__PROBLEM A__
Can you turn the paragraph in the root-loss thread that begins "So, my Prime still wouldn't recognize" into a short list of its main facts?
__PROBLEM B__
Would you reproduce the part of the root-loss thread that begins at the words "At this point" and stops after "it up....start fresh."?

__DOCUMENT EXTRACT__
************

# I loaded the new update manually and lost root



## frellingfrakker (Dec 22, 2011)

So, my Prime still wouldn't recognize the new .28 update when I checked for it. I decided to just download it from ASUS and do it manually. Little did I know that when you take that route it wipes the System directory and along with it my Voodoo OTA saved rooted SU.
This is just a warning for others to not make my mistake.


----------



## ThunderRootedDragon (Sep 1, 2011)

frellingfrakker said:


> So, my Prime still wouldn't recognize the new .28 update when I checked for it. I decided to just download it from ASUS and do it manually. Little did I know that when you take that route it wipes the System directory and along with it my Voodoo OTA saved rooted SU.
> This is just a warning for others to not make my mistake.


LOL...don't mean to laugh, plus you don't seem too bummed out, but it says it in the title of the app "Voodoo OTA"...hope things workout smoothly from here on out for you....not too sure if sys dir houses pics etc an irreplaceable media. If it does, sorry for being a jerk. 

At this point I would use the wipe zip that doktaphex made and just wipe all...***if you have not lost your media yet, make sure you back it up....start fresh.


----------



## jermaine151 (Aug 26, 2011)

frellingfrakker said:


> So, my Prime still wouldn't recognize the new .28 update when I checked for it. I decided to just download it from ASUS and do it manually. Little did I know that when you take that route it wipes the System directory and along with it my Voodoo OTA saved rooted SU.

************

__RECORDS PROVIDED__
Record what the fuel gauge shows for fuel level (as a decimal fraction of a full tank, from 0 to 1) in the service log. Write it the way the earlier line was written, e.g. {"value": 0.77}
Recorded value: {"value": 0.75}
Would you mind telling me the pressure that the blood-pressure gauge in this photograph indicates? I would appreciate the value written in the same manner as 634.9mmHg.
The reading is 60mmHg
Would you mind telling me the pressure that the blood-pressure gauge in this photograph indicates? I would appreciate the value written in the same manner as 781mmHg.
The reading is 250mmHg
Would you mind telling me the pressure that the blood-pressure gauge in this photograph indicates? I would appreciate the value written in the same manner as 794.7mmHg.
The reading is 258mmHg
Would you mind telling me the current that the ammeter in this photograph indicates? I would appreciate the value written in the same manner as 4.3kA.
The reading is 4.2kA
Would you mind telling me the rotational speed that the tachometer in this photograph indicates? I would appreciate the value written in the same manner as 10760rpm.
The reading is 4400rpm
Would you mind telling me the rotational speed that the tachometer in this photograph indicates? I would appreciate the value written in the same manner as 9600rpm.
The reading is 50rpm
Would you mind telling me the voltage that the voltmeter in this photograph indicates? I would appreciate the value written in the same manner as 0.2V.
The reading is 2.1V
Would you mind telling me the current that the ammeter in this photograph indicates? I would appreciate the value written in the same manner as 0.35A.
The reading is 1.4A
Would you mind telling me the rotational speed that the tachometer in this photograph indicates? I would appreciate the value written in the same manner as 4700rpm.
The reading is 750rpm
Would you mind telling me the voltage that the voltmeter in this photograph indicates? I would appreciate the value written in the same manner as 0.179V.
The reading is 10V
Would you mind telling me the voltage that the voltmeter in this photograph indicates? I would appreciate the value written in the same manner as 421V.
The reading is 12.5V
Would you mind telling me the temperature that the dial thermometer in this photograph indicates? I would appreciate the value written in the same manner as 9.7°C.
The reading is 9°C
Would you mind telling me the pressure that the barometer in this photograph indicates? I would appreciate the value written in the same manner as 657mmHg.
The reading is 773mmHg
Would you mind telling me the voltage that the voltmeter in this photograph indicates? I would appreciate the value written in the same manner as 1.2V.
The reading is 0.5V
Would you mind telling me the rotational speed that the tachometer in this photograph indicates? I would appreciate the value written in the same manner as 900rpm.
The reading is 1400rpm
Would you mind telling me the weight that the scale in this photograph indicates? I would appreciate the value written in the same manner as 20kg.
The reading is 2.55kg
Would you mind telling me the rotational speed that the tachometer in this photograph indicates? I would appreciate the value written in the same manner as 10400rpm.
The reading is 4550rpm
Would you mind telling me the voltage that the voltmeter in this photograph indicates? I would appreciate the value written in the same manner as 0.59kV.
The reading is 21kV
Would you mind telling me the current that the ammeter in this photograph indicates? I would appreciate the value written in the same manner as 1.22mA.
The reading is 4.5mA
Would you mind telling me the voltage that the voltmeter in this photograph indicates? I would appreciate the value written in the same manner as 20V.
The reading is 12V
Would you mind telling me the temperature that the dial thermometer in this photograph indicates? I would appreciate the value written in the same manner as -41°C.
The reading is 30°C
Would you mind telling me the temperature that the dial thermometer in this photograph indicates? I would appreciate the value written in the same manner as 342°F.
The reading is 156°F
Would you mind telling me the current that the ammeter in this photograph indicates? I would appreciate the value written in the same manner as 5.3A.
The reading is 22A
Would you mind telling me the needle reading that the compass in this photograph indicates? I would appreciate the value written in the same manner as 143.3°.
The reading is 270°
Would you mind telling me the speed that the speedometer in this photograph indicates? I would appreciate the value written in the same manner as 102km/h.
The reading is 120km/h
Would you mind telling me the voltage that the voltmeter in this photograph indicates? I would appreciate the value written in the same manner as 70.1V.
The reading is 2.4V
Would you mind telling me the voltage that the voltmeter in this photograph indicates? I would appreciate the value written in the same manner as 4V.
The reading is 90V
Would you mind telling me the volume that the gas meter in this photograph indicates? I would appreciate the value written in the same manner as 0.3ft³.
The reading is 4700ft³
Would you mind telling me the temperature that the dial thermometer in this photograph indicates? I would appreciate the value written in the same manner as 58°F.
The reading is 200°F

************

__ANSWER A__
- The Prime didn't recognize the new .28 update when checked.
- The update was downloaded from ASUS and installed manually.
- Installing it that way wiped the System directory.
- The wipe also removed the rooted SU that Voodoo OTA had saved.

__ANSWER B__
At this point I would use the wipe zip that doktaphex made and just wipe all...***if you have not lost your media yet, make sure you back it up....start fresh.